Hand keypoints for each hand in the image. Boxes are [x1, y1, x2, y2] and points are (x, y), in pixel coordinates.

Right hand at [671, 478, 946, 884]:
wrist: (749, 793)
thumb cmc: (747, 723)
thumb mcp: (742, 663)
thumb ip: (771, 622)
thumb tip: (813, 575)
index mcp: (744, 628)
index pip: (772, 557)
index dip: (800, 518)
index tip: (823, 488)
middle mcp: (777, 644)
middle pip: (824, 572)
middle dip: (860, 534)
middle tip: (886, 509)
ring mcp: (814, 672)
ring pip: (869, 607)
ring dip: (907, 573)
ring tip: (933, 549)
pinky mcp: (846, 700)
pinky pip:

┄┄┄┄┄┄┄┄┄┄┄┄┄┄┄┄┄┄┄┄

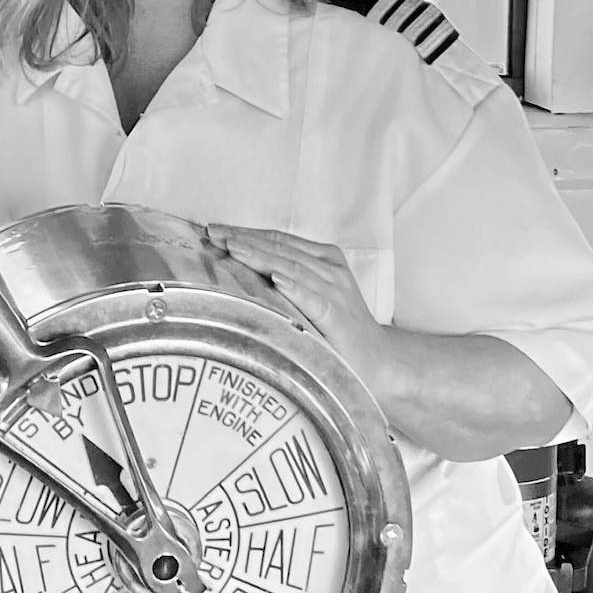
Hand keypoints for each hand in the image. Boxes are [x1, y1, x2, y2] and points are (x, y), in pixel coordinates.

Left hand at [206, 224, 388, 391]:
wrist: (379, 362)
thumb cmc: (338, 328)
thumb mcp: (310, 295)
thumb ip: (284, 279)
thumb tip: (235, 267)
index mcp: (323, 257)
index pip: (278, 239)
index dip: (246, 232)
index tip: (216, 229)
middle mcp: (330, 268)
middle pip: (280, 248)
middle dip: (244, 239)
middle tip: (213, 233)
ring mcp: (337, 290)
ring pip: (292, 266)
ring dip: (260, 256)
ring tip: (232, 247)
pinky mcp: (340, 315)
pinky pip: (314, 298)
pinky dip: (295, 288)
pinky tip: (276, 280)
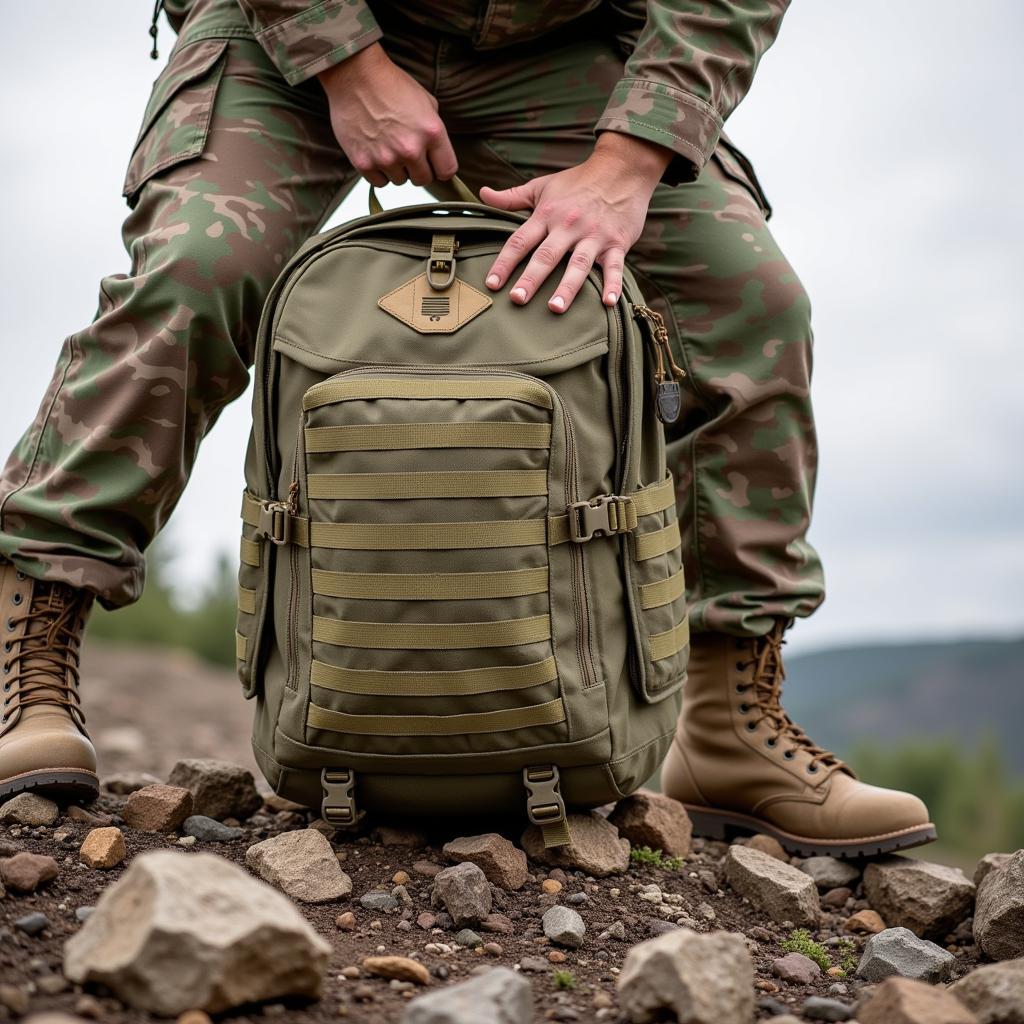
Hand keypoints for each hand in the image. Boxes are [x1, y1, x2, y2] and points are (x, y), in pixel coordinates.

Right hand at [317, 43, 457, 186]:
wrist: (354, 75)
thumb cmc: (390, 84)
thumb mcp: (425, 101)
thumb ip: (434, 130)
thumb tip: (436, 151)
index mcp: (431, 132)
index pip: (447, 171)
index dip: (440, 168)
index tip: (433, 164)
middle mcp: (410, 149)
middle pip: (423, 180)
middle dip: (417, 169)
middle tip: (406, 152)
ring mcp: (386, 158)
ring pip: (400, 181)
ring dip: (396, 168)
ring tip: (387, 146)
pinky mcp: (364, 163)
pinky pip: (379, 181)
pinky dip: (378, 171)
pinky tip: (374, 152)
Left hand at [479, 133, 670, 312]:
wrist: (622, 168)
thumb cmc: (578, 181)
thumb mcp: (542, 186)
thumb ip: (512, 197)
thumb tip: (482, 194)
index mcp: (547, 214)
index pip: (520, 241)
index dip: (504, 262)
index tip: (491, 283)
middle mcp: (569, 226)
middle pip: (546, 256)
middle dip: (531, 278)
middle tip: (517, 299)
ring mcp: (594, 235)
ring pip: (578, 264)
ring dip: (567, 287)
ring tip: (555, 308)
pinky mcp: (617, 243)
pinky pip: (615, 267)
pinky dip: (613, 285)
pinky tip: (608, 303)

┄┄┄┄┄┄┄┄┄┄┄┄┄┄┄┄┄┄┄┄

:: WHAT NEEDS TO BE DONE ::
Pictures in the material above should be skipped; print exactly the lines from the one with "index dip: (246, 232)" through the one with "wrist: (622, 168)".

:: PROBLEM SOLUTION ::
index dip: (246, 232)
index tip: (216, 229)
middle mcp: (330, 268)
middle pip: (280, 248)
middle dip: (244, 239)
middle tip: (213, 233)
ring mcp: (337, 290)
ring pip: (292, 266)
ring dip: (260, 256)
ring tip: (232, 247)
pinky mcp: (340, 315)
pinky pip: (314, 298)
pinky dip: (295, 288)
pinky tip: (276, 280)
Hand keypoints for each hand in the image. Boxes are [x1, y1, x2, y2] and points are (x, y), in pixel coordinates.

Right hand at [317, 43, 457, 186]:
wrist: (354, 75)
thumb cmc: (390, 84)
thumb mcp: (425, 101)
thumb ip: (434, 130)
thumb tip: (436, 151)
index mcp: (431, 132)
index pip: (447, 171)
index dip: (440, 168)
index tip: (433, 164)
middle mcp: (410, 149)
middle pip: (423, 180)
middle dip: (417, 169)
middle tip: (406, 152)
ring mcp: (386, 158)
ring pip: (400, 181)
ring dip: (396, 168)
ring tip: (387, 146)
pinky mcp: (364, 163)
pinky pip: (379, 181)
pinky dip: (378, 171)
pinky tip: (374, 152)
Left hand at [479, 133, 670, 312]:
wrist: (622, 168)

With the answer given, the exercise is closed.